- [Aim of the task]
Print all of the records. Exclude the images.

- [Dataset]
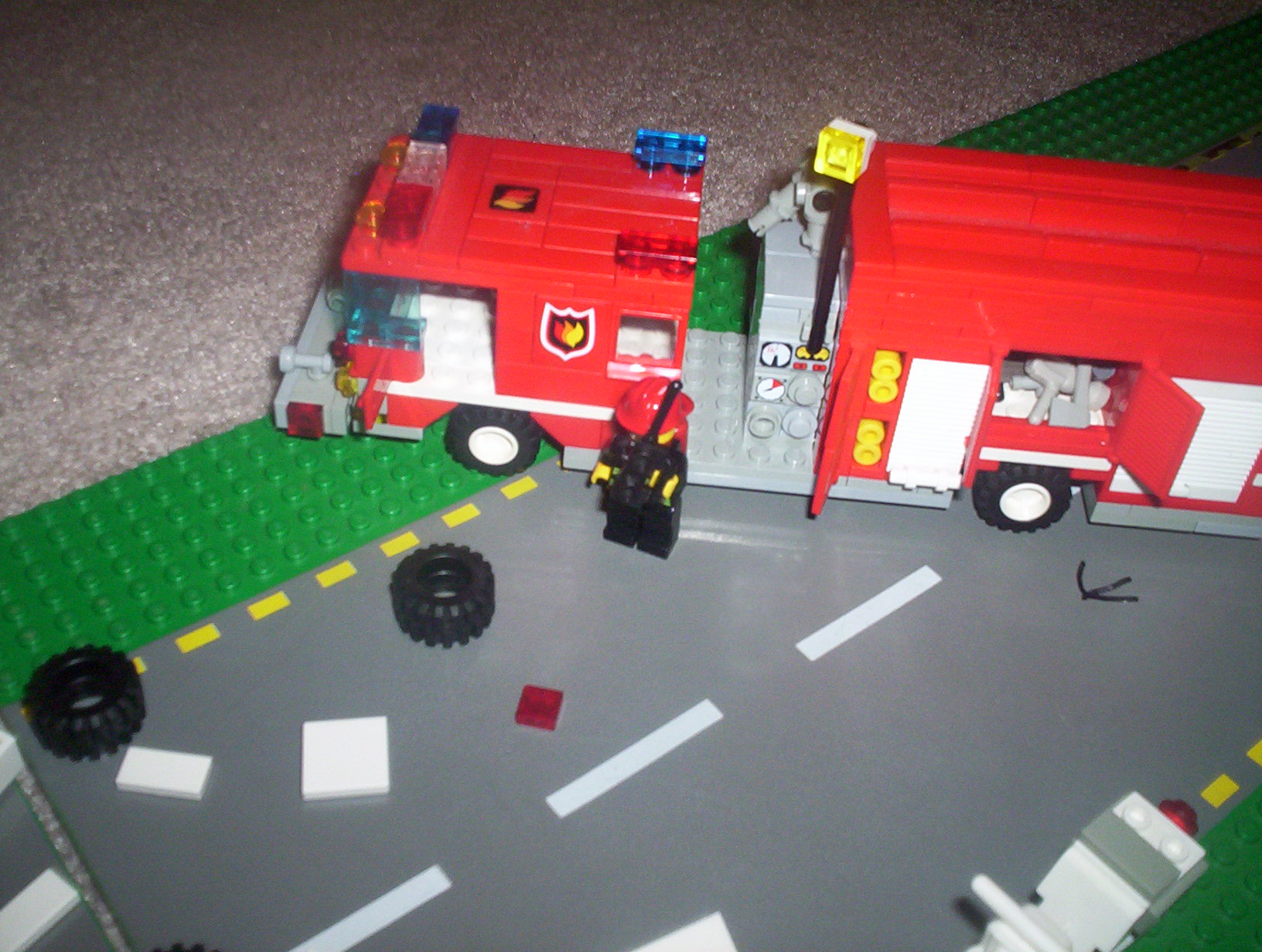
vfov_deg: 37.9
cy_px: 476
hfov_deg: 48.9
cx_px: 631
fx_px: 1389
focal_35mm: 38
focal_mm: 4.99
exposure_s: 1/60
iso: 140
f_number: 4.5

- [Written response]
vfov_deg: 37.9
cy_px: 476
hfov_deg: 48.9
cx_px: 631
fx_px: 1389
focal_35mm: 38
focal_mm: 4.99
exposure_s: 1/60
iso: 140
f_number: 4.5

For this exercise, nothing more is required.